The ids are not imported, but are used to link elements between each other during the importation process.

Datetimes must be expressed with RFC 3339, e.g. 2024-02-13T10:00:00+02:00 (see also PHP DateTimeInterface::RFC3339).

Caution

It is important that the datetimes are expressed with the date offset corresponding to the timezone of the server. Otherwise, existing data could be duplicated.

A last folder named documents/ contains the list of documents to import.
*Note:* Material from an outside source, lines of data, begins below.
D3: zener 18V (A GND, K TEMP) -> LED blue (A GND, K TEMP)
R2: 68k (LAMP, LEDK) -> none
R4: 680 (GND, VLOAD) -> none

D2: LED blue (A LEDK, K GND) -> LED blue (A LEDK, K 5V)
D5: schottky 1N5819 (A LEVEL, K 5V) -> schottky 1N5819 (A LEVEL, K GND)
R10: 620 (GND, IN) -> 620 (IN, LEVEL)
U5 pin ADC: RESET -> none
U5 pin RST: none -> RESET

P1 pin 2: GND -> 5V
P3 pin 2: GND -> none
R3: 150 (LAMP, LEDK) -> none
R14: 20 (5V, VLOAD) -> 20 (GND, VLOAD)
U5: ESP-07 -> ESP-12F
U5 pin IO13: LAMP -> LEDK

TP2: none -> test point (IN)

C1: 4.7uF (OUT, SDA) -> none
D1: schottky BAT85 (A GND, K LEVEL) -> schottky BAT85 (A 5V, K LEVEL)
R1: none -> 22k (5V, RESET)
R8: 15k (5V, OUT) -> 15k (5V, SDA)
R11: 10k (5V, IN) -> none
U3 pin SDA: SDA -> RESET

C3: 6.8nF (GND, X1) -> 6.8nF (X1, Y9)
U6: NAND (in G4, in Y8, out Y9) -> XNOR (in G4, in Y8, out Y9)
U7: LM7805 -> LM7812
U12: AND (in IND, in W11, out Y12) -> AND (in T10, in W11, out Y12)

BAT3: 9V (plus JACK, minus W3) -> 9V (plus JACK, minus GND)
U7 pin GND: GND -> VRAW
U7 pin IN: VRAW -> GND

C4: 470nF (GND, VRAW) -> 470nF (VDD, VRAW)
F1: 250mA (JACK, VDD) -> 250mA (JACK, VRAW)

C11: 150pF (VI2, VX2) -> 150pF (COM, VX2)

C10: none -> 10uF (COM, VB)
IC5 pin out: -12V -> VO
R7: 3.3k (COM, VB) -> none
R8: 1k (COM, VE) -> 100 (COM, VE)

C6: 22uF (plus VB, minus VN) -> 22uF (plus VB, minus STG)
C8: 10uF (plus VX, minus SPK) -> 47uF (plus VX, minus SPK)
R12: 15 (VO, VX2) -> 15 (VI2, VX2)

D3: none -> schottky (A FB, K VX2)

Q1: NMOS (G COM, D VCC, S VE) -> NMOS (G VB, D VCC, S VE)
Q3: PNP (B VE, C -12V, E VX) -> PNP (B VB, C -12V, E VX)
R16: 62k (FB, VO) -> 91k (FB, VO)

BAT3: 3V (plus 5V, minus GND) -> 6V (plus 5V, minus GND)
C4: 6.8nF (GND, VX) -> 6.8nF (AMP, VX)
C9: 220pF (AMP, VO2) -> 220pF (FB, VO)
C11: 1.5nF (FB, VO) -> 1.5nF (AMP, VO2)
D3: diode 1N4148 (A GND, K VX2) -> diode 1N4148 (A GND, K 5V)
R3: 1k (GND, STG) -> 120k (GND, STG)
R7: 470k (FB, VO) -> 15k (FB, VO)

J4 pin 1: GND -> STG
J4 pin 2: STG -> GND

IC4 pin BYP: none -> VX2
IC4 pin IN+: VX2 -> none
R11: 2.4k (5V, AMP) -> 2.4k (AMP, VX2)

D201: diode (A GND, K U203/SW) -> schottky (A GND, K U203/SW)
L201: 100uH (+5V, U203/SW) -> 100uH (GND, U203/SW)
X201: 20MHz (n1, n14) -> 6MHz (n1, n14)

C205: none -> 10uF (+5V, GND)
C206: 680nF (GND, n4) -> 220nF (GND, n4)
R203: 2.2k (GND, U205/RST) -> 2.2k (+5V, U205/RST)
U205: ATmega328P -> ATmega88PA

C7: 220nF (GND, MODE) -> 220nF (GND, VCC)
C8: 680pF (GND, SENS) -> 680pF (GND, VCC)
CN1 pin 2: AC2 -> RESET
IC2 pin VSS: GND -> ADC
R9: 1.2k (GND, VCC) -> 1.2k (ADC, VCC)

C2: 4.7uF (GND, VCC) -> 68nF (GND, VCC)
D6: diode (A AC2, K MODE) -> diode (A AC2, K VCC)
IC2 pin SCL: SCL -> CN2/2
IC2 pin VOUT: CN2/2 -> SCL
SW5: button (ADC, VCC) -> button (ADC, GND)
A file (or folder) can be missing. In this case, it is considered that there is no corresponding data to import. Be careful though as the references cannot be broken (e.g. if a ticket refers to a user id, the user must exist in the file users.json, even though the email already exists in the database).

Handling existing data

When importing the data, some elements may already exist in the database (e.g. users have been imported from LDAP, or the command failed the first time after importing part of the data).

We can easily detect existing data for organizations, roles, users, teams and labels. Indeed, these entities require the uniqueness of a field (name or email). Thus, if we detect that a corresponding entity already exists (using the unique field), we can load the entity from the database to reuse it.

Contracts and tickets are harder to handle as there is no unique field that could help us to detect existing data. Custom logic can be used though:

  • contracts: same name, startAt, endAt and organization
  • tickets: same name, createdAt and organization

As the uniqueness of these entities is based on dates, it's important that they are expressed with an offset corresponding to the server's timezone.